Wait a minute! That's 20*68 + 19*67 = 2633 balls, which is already more than the optimized layout with the columns of balls! Can we have even more?

To find it out, let's utilize the blue area as before, by creating a small gap between the balls of a row so that the rightmost ball touches the right hand side cushion. The width of the blue area is 15.4 mm and we have 68 balls in the row, so the size of the 67 gaps, denoted by x, is the following:

x = 15.4 / 67 = 0.22985 mm

Having these horizontal gaps, the rows can be squeezed a little down to make the red area bigger. The vertical difference of ball centres between rows, denoted by y as before, is the following:

y = square_root_of( 2R squared - (R + x/2) squared ) = 45.3565 mm

Thus, the red area becomes this high:

1791 - 52.45 - 38*45.3565 = 15.0035 mm

To utilize the red area, we'll do the same trick as before: instead of putting the balls of the topmost row in the grooves of the previous row, we will put them as close to the left side as possible, hoping that we can place more than 68 balls this way. Again, let's solve this graphically:

69 balls in the topmost row!

how-many-balls-on-a-snooker-table-long-red-indexed.png (42.83 KiB) Viewed 24285 times

That's 69 balls in the topmost row, one more than before!

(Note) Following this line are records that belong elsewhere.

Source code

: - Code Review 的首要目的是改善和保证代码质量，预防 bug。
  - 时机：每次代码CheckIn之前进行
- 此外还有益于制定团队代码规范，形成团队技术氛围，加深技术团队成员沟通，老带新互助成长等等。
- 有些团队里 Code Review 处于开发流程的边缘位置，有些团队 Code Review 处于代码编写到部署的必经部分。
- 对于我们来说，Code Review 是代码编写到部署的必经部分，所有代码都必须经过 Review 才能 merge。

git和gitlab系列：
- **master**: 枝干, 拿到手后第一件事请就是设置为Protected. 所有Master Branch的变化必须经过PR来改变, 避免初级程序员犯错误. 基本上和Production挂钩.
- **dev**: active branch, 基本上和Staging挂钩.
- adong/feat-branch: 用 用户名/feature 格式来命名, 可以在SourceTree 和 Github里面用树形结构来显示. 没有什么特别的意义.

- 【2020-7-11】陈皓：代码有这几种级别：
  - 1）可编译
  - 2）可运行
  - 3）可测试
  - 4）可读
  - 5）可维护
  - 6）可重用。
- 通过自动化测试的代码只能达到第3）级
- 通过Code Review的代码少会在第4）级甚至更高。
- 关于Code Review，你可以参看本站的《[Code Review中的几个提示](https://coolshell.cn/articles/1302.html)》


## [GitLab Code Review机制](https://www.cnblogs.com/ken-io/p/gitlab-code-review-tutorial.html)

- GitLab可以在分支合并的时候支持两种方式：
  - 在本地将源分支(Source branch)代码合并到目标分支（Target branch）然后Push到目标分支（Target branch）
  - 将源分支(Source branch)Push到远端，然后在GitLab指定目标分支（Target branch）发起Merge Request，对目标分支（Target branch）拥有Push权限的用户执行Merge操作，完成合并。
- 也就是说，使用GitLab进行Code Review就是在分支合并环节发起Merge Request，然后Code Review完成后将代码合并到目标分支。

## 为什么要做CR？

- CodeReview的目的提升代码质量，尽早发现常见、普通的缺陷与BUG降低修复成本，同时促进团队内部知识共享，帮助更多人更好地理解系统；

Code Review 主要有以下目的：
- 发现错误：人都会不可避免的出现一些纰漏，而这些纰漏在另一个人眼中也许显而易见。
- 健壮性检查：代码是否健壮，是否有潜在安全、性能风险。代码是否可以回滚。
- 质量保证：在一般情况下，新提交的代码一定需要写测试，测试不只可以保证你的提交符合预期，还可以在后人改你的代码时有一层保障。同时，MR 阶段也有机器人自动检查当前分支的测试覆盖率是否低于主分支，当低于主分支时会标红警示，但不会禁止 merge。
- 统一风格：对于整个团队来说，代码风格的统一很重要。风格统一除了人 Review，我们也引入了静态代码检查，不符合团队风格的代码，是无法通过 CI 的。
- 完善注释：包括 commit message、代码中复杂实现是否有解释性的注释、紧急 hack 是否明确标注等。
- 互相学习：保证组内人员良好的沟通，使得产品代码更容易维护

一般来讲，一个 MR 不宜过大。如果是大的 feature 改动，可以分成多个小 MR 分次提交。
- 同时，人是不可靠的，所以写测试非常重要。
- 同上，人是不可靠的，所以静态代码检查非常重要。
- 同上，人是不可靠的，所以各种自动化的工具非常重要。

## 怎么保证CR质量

All these efforts were not in vain!

Let's count the balls: 19 rows with 68 balls, 19 rows with 67 balls and 69 balls in the top row:

19*68 + 19*67 + 69 = 2634 balls

We can place 2634 standard snooker balls on a standard snooker table so that all the balls are resting on the table bed.

There are 22 balls in a snooker ball set so we need 120 boxes of snooker balls to do this in real.
The industry standard weight of a snooker ball is 142 grams so the 2634 balls weigh a little more than 374 kg!

2634 balls

2634.png (8.85 KiB) Viewed 24285 times

Is 2634 really the final answer? (;